Bir varmış bir yokmuş… Uzak diyarlarda, yemyeşil ormanlarla kaplı bir vadide, Minik adında çok meraklı bir kaplumbağa yaşarmış. Minik, diğer kaplumbağalar gibi yavaş yürür ama soruları hiç bitmezmiş. Her sabah güne uyanır uyanmaz annesine, “Bugün yeni ne öğrenebilirim?” diye sorarmış.
Bir gün yağmur yağmış, sonra gökyüzü birden aydınlanmış ve kocaman, rengârenk bir gökkuşağı çıkmış. Minik, büyüleyici bu manzarayı görünce hemen karar vermiş:
“Gökkuşağının sonuna gidip orada ne olduğunu göreceğim!”
Annesi endişeyle, “Gökkuşağının sonu ulaşılmazdır, Minik. Ama yol boyunca çok şey öğrenebilirsin,” demiş.
Minik ise, “Ben denemeden bilemem,” diyerek minik sırt çantasını takmış, biraz meyve, biraz su ve bir de harita alıp yola koyulmuş.
Birinci Durak: Bilge Baykuş’un Ağacı
İlk olarak kocaman bir meşe ağacının altında Bilge Baykuş’la karşılaşmış.
“Nereye böyle, küçük dostum?” demiş Baykuş.
“Gökkuşağının sonuna gidiyorum. Orada ne olduğunu öğrenmek istiyorum.”
Baykuş gülümsemiş:
“Bilgi aramak güzel bir şeydir. Ama gökkuşağının sonunda ne olduğunu merak etmekten önce, yolun sana ne öğrettiğine bak.”
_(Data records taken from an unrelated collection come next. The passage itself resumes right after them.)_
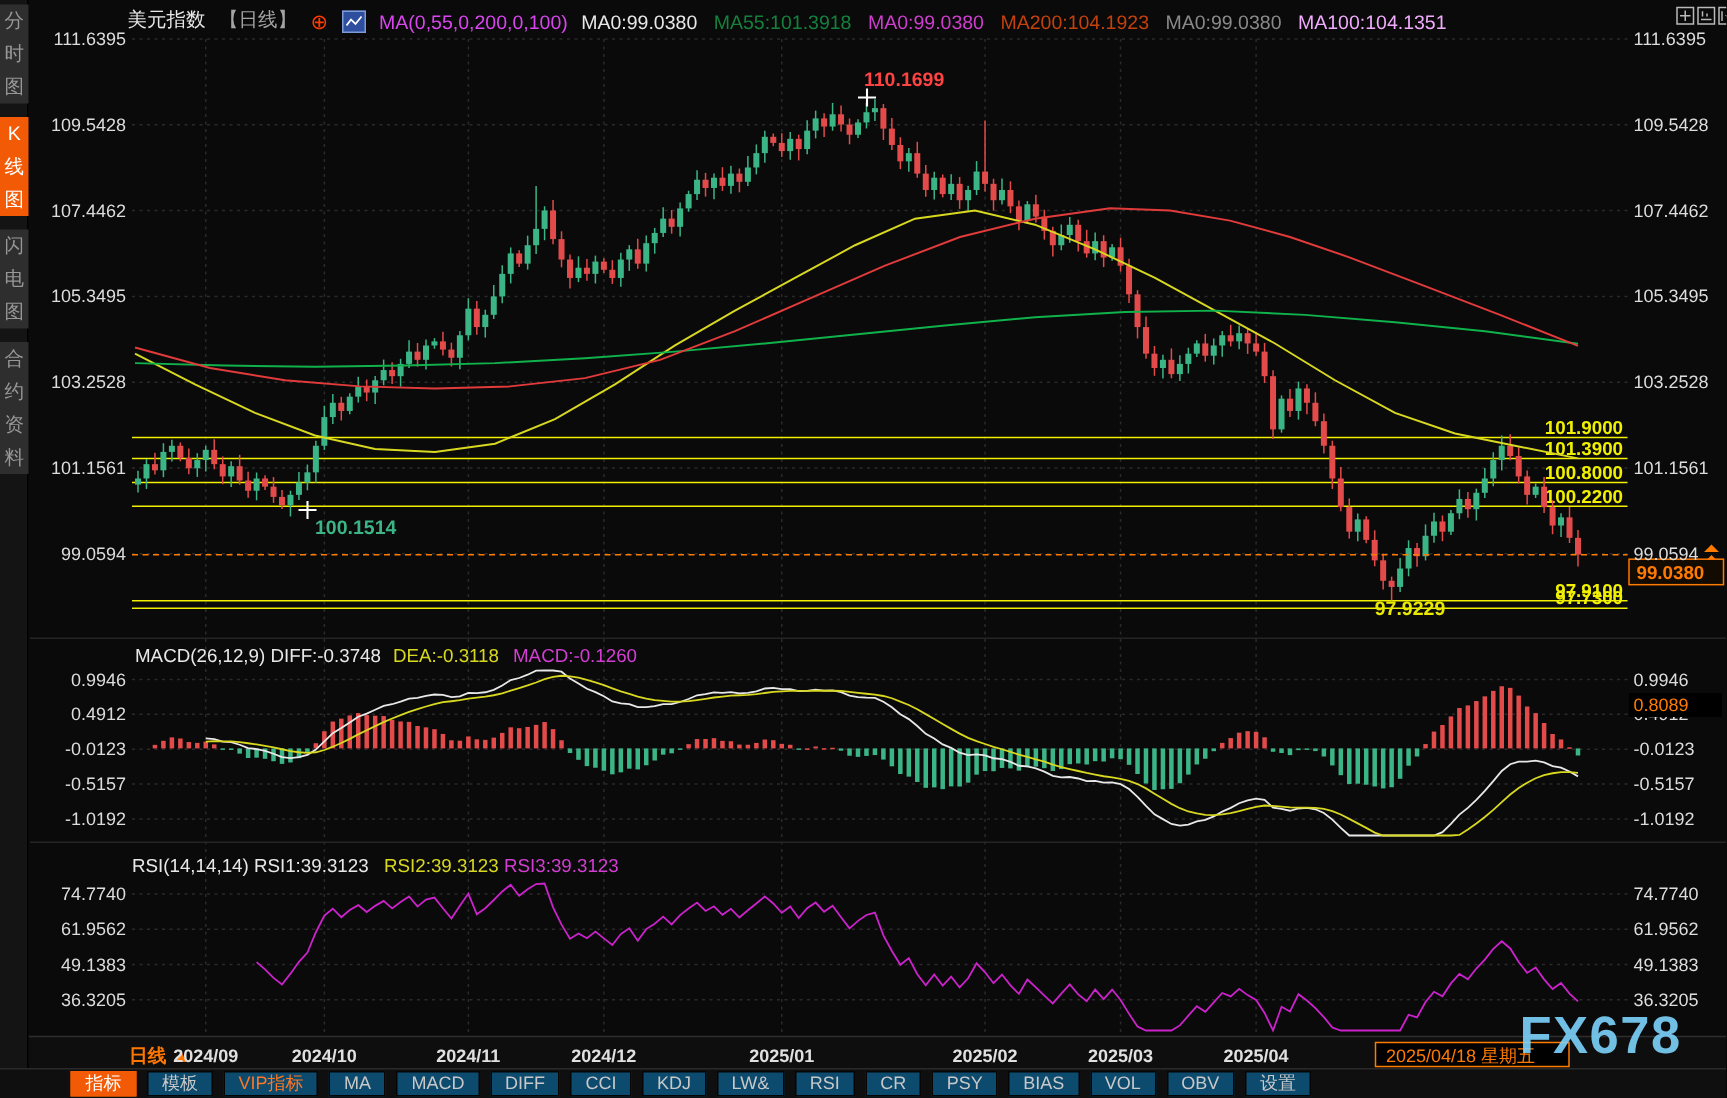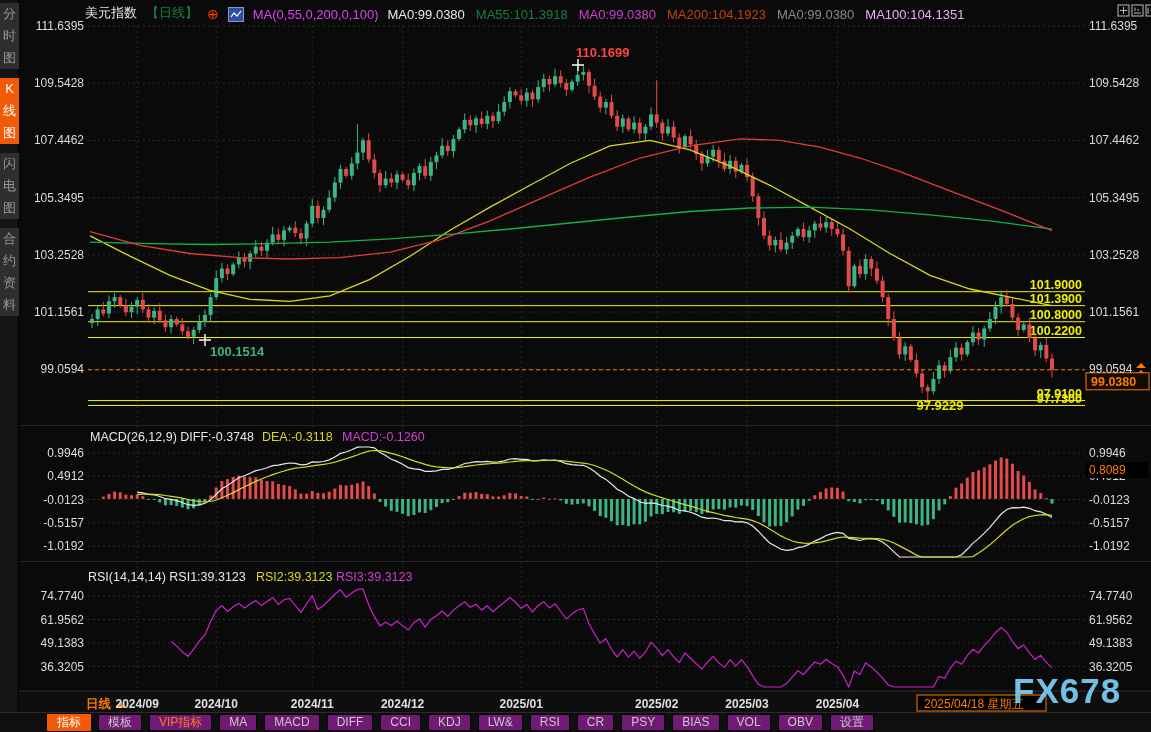--- a/index.html
+++ b/index.html
@@ -686,7 +686,7 @@
 
   <div id="titlebar">
     <span class="seg" style="color:#e8e8e8">美元指数</span>
-    <span class="seg" style="color:#15803d">【日线】</span>
+    <span class="seg" style="color:#a3a3a3">【日线】</span>
     <span class="seg" style="color:#ff3c00;font-size:14px">⊕</span>
     <span id="style-icon">
         <svg width="14" height="13">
Ve Minik’e minik bir not defteri vermiş:
“Her öğrendiğini buraya yaz. Böylece bilgilerin seninle kalır.”
İkinci Durak: Çalışkan Karıncaların Yuvası
Minik yoluna devam ederken, yerde durmadan çalışan bir grup karıncayla karşılaşmış. Hepsi sırayla yiyecek taşıyormuş.
“Bu kadar çalışmayı nasıl başarıyorsunuz?” diye sormuş Minik.
Karıncaların lideri gülümseyerek cevaplamış:
“Birlikte çalışıyoruz. Her birimizin görevi var. Sabırla ve birlikte hareket ettiğimizde büyük işler başarabiliyoruz.”
Minik, bu dersi not defterine yazmış:
“Birlikte çalışmak, büyük işler başarmanın anahtarıdır.”
Üçüncü Durak: Renkli Çiçek Bahçesi
Minik biraz daha ilerlemiş ve rengârenk çiçeklerle dolu bir bahçeye ulaşmış. Çiçeklerin arasında dans eden kelebeklerle tanışmış.
“Bu kadar güzel görünüyorsunuz, sırlarınız ne?” diye sormuş.
Bir kelebek cevaplamış:
“Her çiçeğin kendi rengi, kokusu ve özelliği vardır. Farklılıklarımız sayesinde bu bahçe güzelleşiyor.”
Minik, bunu da yazmış:
“Farklılıklar güzellik getirir. Herkesin bir rengi vardır.”
Son Durak: Gökkuşağının Altı
Minik yolun sonunda bir tepeye ulaşmış. Gökkuşağı tam tepenin üzerine düşüyor gibiymiş. Koşmuş, tırmanmış, zirveye ulaşmış ama… Gökkuşağı yok olmuş!
Minik önce biraz üzülmüş, ama sonra defterini açıp öğrendiklerine bakmış.
“Bilgi yolculuğum gökkuşağının sonundan daha renkliymiş,” demiş kendi kendine.
Ve defterinin sonuna şu satırı yazmış:
“Asıl hazine, yolculuk boyunca öğrendiklerimmiş.”
Minik geri dönerken karşılaştığı her canlıya hikâyesini anlatmış, öğrendiklerini paylaşmış. Zamanla herkes onun “Bilge Minik” olduğunu söylemeye başlamış.
Ve masal burada bitmiş. Minik hâlâ ormanda yaşıyormuş ama artık her gün sadece soru sormakla kalmıyor, öğrendiklerini başkalarına da öğretiyormuş.
Gökkuşağına ulaşamayabilirsin, ama yol boyunca biriktirdiklerin seni çok daha değerli kılar.